How Ebola was discovered

With health officials around the world scrambling to stop the Ebola outbreak, it's worth taking a look back at how the deadly virus was first discovered.

In 1976, Peter Piot, then a 27-year-old microbiology student in Belgium, was studying infectious diseases when the lab he was working in received a blood sample from a Belgian nun who had died in Zaire.

"It came with a question mark, 'Yellow fever or not?'" Piot told the Wall Street Journal. "So we isolated the virus and to our big surprise, when we looked at the virus under our electron microscope, it was something completely different than what we had expected."

Piot sent the sample to the Centers for Disease Control in Atlanta, which confirmed it was indeed a new virus.

Piot and his colleagues then traveled to Zaire to study what he called "an epidemic of unknown origin and transmission."

"It was really frightening," Piot said. "You ask, 'Is this transmitted by mosquitoes? By food?
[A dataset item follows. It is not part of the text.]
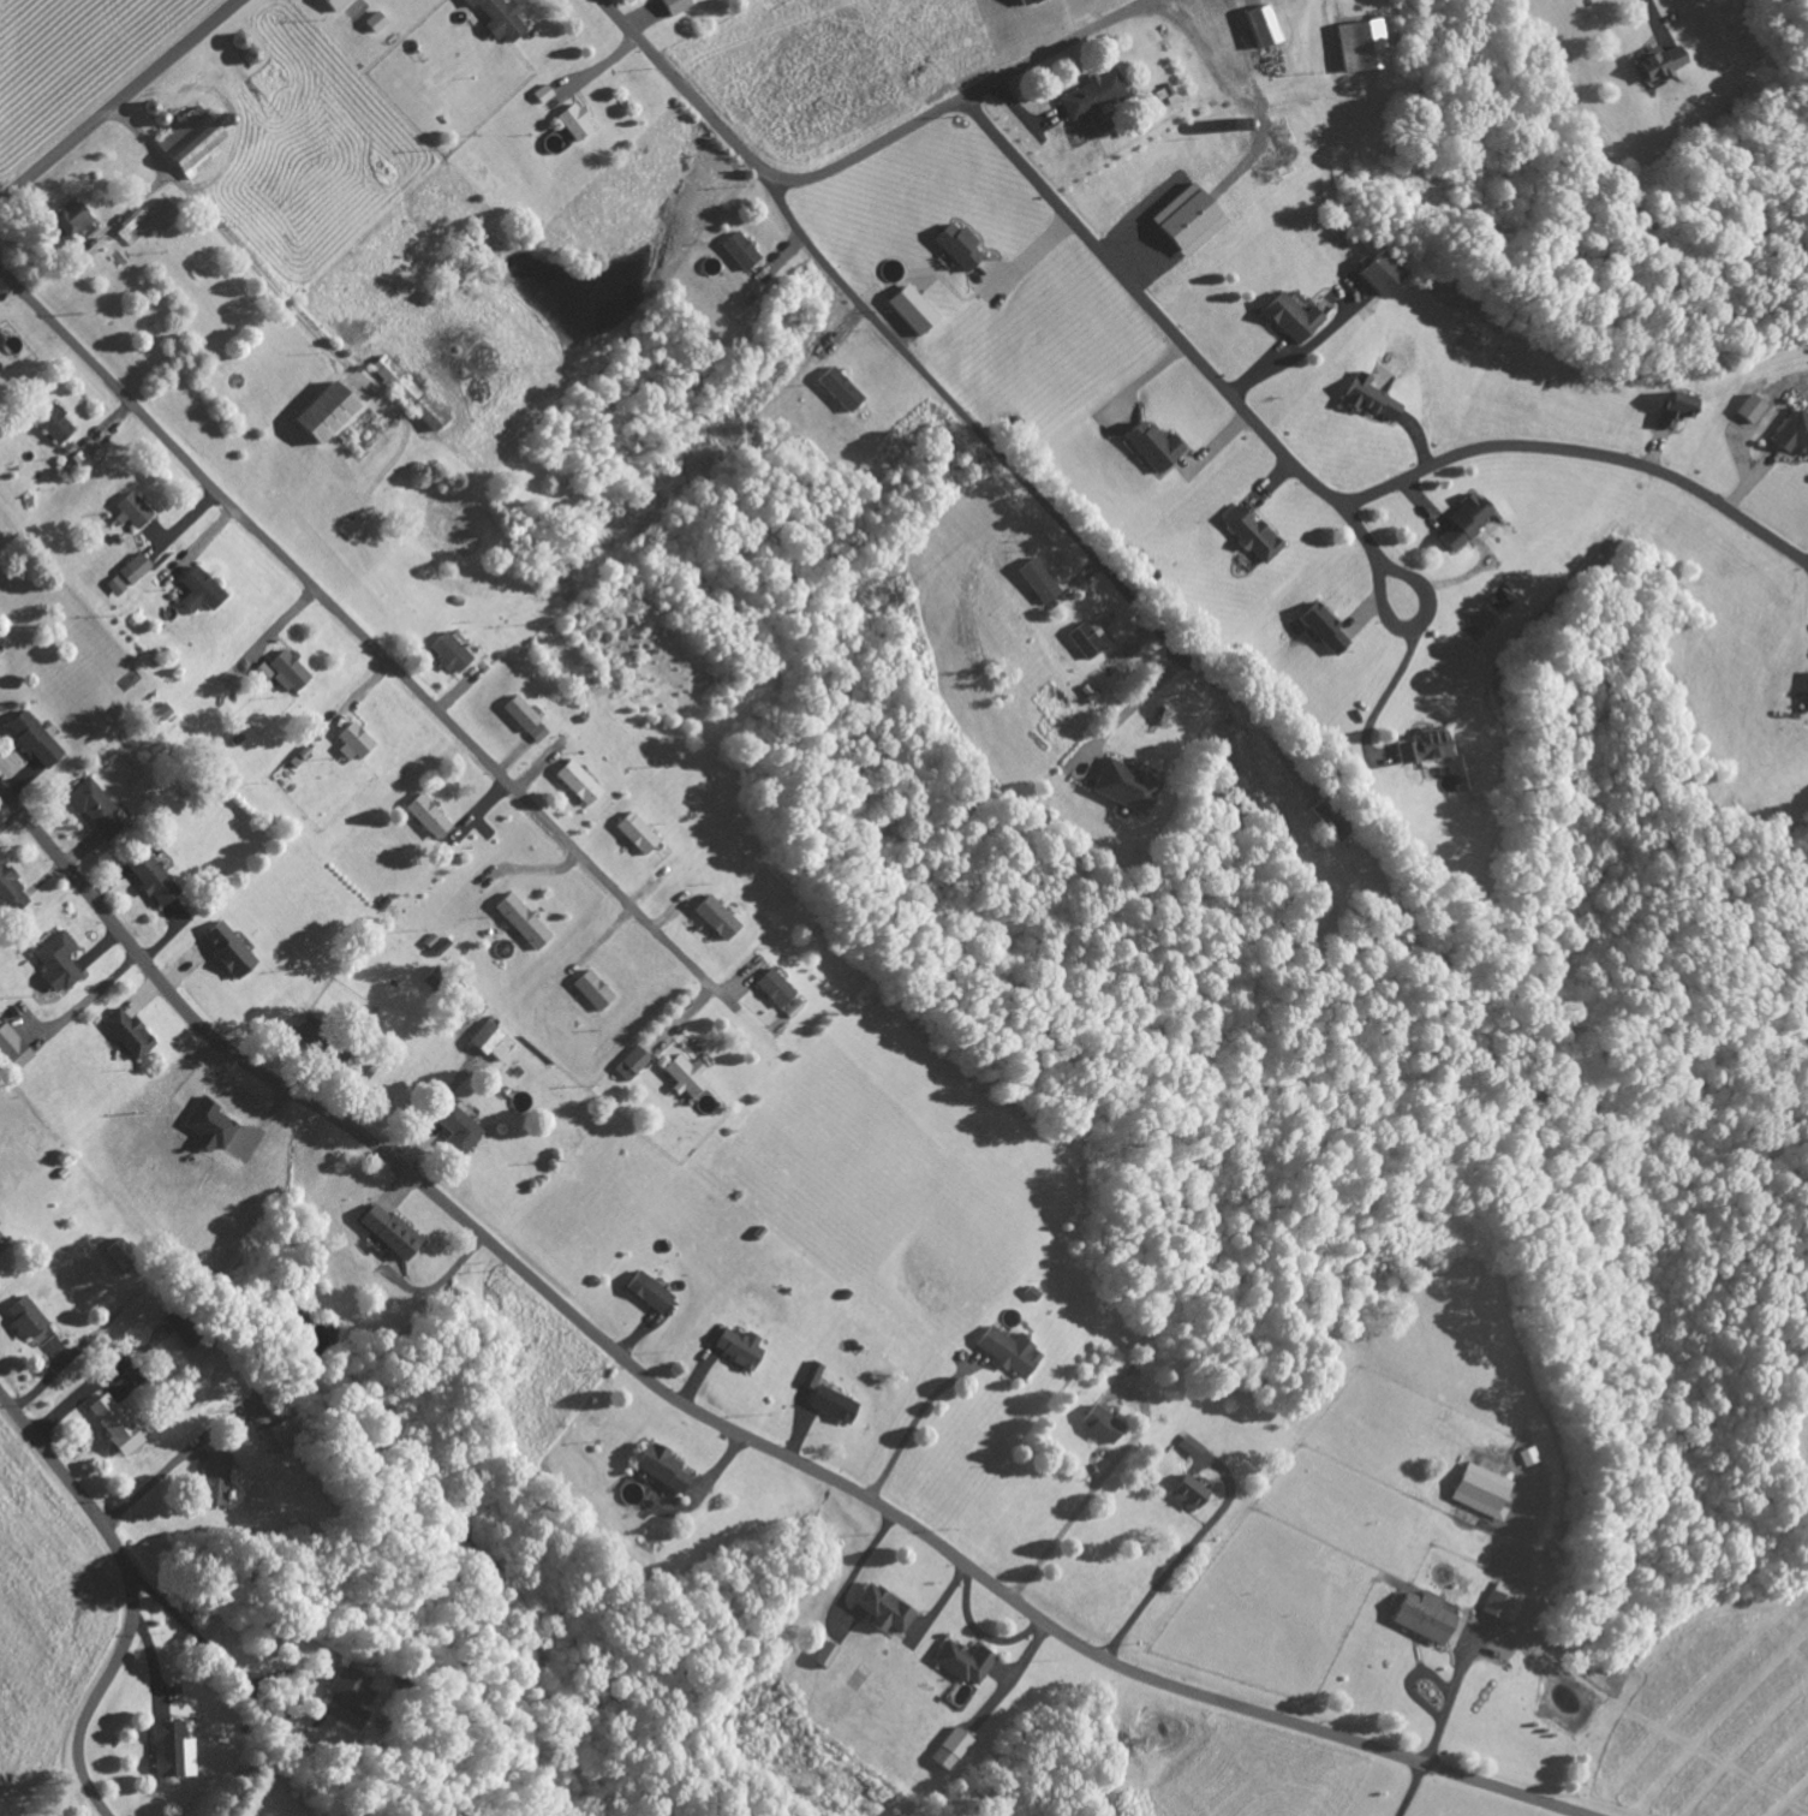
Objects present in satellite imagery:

By water?' ... you try to see, 'What is the pattern?'"

Those who died from the virus, the team discovered, were mostly pregnant women in their 20s and 30s who had been to the same antenatal clinic.

"It turned out that nearly everybody received an injection," Piot said. "The problem was that there were only five syringes and needles."

Those syringes and needles were reused over and over again, spreading the virus.

Piot, now director and professor of global health at the London School of Hygiene and Tropical Medicine, says he is shocked at the scale of the current outbreak — and fears that the isolation and contact tracing utilized by health workers won't be able to contain it.

According to the World Health Organization, there have been 9,216 reported cases of Ebola in seven nations since the outbreak began in West Africa, and 4,555 deaths associated with the disease.

“Something that is easy to control got completely out of hand," Piot told London's Guardian newspaper earlier this week. "It may be that we have to wait for a vaccine to stop the epidemic."